● **SUPPLIED ENTRIES**:
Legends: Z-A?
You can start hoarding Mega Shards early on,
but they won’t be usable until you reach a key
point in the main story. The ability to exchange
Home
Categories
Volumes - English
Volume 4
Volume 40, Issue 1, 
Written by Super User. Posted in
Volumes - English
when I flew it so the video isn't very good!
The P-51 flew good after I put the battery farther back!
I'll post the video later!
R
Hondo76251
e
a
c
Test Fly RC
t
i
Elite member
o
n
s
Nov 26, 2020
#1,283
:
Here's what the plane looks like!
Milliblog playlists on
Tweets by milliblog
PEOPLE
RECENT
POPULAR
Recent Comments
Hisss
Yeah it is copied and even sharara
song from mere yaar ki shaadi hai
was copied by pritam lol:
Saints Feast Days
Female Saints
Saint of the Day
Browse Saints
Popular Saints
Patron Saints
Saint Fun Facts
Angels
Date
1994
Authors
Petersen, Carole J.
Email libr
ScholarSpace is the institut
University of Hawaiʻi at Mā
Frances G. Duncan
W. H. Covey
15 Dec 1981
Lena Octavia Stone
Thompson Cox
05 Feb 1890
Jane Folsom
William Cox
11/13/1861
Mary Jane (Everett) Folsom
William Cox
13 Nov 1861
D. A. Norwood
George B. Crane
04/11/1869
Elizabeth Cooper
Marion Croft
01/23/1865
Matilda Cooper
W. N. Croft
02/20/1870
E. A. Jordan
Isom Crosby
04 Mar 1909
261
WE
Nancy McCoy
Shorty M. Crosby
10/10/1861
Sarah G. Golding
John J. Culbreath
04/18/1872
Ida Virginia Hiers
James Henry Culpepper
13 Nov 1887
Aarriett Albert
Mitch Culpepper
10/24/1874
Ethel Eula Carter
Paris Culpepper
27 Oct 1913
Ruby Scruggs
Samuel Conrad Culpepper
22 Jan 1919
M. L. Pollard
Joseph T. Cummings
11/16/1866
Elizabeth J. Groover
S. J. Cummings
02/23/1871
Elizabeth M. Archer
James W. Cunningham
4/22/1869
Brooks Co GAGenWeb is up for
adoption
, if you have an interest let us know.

● **WHAT NEEDS TO BE DONE**:
Rewrite the entries from the first line through the line that contains "was copied by", replacing "video" with "clip" and leaving everything else as it is.

● **RESPONSE AREA**:
Legends: Z-A?
You can start hoarding Mega Shards early on,
but they won’t be usable until you reach a key
point in the main story. The ability to exchange
Home
Categories
Volumes - English
Volume 4
Volume 40, Issue 1, 
Written by Super User. Posted in
Volumes - English
when I flew it so the clip isn't very good!
The P-51 flew good after I put the battery farther back!
I'll post the clip later!
R
Hondo76251
e
a
c
Test Fly RC
t
i
Elite member
o
n
s
Nov 26, 2020
#1,283
:
Here's what the plane looks like!
Milliblog playlists on
Tweets by milliblog
PEOPLE
RECENT
POPULAR
Recent Comments
Hisss
Yeah it is copied and even sharara
song from mere yaar ki shaadi hai
was copied by pritam lol:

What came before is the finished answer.